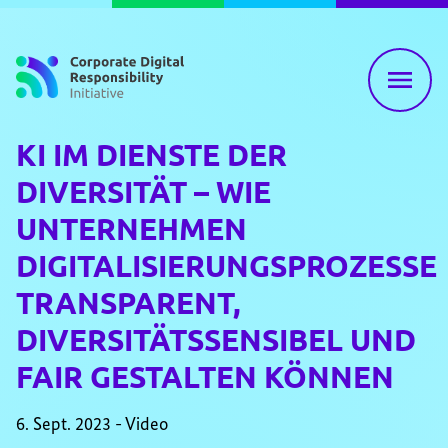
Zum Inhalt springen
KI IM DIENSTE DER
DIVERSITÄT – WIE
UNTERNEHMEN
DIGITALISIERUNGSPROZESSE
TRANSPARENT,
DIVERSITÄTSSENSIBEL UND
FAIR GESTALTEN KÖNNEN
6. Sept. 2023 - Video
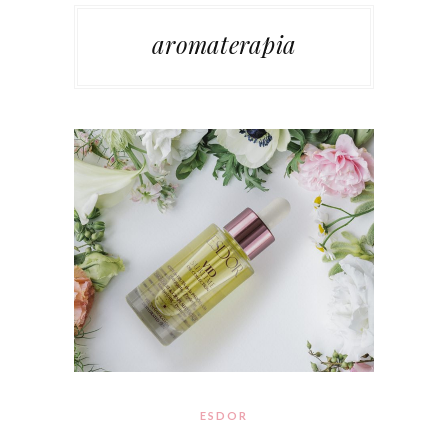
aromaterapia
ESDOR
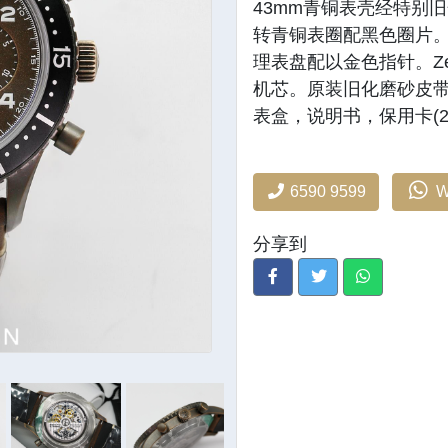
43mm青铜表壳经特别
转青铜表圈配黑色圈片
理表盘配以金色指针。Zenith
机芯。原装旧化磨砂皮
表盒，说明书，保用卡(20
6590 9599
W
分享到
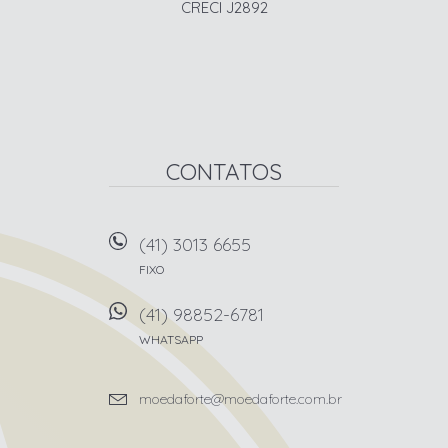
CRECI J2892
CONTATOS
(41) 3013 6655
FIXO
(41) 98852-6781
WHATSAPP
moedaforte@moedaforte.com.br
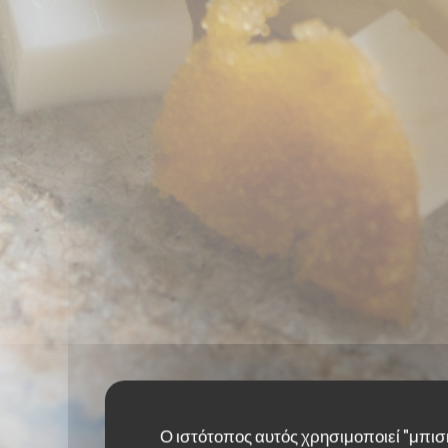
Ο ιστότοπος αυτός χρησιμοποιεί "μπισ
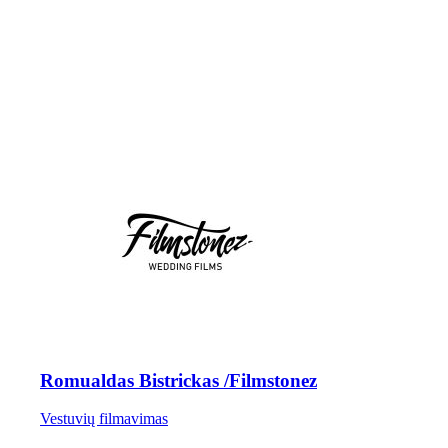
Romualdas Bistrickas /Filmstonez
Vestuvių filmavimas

==

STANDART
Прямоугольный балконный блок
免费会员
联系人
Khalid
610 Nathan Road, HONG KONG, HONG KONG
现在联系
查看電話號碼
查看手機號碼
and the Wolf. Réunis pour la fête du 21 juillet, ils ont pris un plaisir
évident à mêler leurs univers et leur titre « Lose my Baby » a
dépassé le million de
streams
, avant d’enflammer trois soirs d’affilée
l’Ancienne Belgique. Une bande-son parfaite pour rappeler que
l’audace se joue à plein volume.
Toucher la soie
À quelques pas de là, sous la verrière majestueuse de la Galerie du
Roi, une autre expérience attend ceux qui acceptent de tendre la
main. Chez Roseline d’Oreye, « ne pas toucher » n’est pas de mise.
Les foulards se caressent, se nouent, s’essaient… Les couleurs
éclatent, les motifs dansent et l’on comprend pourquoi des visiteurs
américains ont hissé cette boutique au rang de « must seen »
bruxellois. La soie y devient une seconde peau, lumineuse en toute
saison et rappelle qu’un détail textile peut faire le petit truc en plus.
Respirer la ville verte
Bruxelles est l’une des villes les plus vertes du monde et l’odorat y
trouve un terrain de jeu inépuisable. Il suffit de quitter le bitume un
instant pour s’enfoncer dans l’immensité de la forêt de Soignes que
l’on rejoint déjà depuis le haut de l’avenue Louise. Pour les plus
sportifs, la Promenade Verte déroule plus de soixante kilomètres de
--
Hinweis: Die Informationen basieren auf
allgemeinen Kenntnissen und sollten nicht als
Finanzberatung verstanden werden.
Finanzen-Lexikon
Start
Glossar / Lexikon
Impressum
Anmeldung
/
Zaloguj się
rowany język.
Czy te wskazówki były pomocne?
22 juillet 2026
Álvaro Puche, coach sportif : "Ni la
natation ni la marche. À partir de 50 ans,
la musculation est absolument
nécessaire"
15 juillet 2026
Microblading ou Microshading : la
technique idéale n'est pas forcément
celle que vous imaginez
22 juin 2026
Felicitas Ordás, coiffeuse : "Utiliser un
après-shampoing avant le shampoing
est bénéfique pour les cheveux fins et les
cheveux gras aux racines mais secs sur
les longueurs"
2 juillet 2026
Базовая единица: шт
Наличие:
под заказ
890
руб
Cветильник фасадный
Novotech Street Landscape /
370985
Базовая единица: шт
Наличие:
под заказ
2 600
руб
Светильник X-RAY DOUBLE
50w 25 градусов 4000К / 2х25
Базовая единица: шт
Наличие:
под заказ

#### What you are asked to do:
Identify each line in the records above containing the word "avant"; copy those lines.

#### Result of this task:
, avant d’enflammer trois soirs d’affilée
après-shampoing avant le shampoing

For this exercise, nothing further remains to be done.